» Gestellte Aufgabe a:
Kopiere aus dem Forenbeitrag über ProTrain Perfect 2 wortgetreu das Stück, das bei den Worten „## Xedoiac (10.“ anfängt und nach „von neu anfangen.“ aufhört.

» Zitierter Text:
-------------------------

# ProTrain Perfect 2 - Grafikbug



## Xedoiac (10. Juli 2018)

Guten Tag, 
ich habe hier ja schon geschrieben bezüglich neuen Laptop. Diesen habe ich auch gekauft, der steht jetzt hier und funktioniert top! Danke nochmal dafür. 
Heute habe ich mir dann noch im Saturn das Spiel ProTrain Perfect 2 Gold gekauft (Wollte das mal wieder spielen, habe damals den ersten Teil noch gespielt wo ich etwas jünger war). Ich weiß nicht in wie weit sich jemand mit diesem Spiel auskennt (vermutlich kaum einer), aber dennoch verusche ich hier mein Glück. 
In der Gold Edition sind nebem dem Hauptspiel noch 3 weitere Addons dabei, Halle-Saale Streckenpaket, Aufgabenpack 1 und Straßenbahn Großstadt. Die installation war eine reine Qual. Die installation ist 3 mal abgeschmiert und ich musste jedes mal von neu anfangen.

-------------------------

» Die Eingabe:
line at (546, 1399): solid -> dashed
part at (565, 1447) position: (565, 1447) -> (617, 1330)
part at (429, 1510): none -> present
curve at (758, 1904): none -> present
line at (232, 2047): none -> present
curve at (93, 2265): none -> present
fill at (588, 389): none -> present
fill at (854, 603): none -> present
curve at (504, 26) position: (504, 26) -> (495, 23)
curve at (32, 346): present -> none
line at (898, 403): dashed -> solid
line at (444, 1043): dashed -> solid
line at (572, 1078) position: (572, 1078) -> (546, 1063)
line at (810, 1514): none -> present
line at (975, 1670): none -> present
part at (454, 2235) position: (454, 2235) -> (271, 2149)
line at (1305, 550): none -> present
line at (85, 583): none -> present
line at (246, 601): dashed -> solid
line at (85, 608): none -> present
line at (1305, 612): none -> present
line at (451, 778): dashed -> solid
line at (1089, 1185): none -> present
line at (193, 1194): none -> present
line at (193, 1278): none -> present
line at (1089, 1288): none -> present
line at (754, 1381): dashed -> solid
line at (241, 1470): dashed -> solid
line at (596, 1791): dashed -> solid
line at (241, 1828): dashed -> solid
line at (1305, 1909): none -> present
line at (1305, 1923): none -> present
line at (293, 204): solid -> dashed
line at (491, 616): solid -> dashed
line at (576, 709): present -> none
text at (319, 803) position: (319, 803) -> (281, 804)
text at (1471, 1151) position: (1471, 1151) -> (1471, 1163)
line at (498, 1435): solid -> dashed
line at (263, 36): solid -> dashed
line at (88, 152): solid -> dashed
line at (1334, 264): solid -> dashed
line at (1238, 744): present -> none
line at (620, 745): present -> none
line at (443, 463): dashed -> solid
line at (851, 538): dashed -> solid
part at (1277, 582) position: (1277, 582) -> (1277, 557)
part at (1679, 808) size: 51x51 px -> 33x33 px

-------------------------

» Gestellte Aufgabe b:
Schreib die Zeilen der Auflistung genau so ab, wie sie dastehen: vom Anfang der Auflistung bis einschließlich der Zeile mit „fill at (588, 389): none -> present“.

» Lösung a:
## Xedoiac (10. Juli 2018)

Guten Tag, 
ich habe hier ja schon geschrieben bezüglich neuen Laptop. Diesen habe ich auch gekauft, der steht jetzt hier und funktioniert top! Danke nochmal dafür. 
Heute habe ich mir dann noch im Saturn das Spiel ProTrain Perfect 2 Gold gekauft (Wollte das mal wieder spielen, habe damals den ersten Teil noch gespielt wo ich etwas jünger war). Ich weiß nicht in wie weit sich jemand mit diesem Spiel auskennt (vermutlich kaum einer), aber dennoch verusche ich hier mein Glück. 
In der Gold Edition sind nebem dem Hauptspiel noch 3 weitere Addons dabei, Halle-Saale Streckenpaket, Aufgabenpack 1 und Straßenbahn Großstadt. Die installation war eine reine Qual. Die installation ist 3 mal abgeschmiert und ich musste jedes mal von neu anfangen.

» Lösung b:
line at (546, 1399): solid -> dashed
part at (565, 1447) position: (565, 1447) -> (617, 1330)
part at (429, 1510): none -> present
curve at (758, 1904): none -> present
line at (232, 2047): none -> present
curve at (93, 2265): none -> present
fill at (588, 389): none -> present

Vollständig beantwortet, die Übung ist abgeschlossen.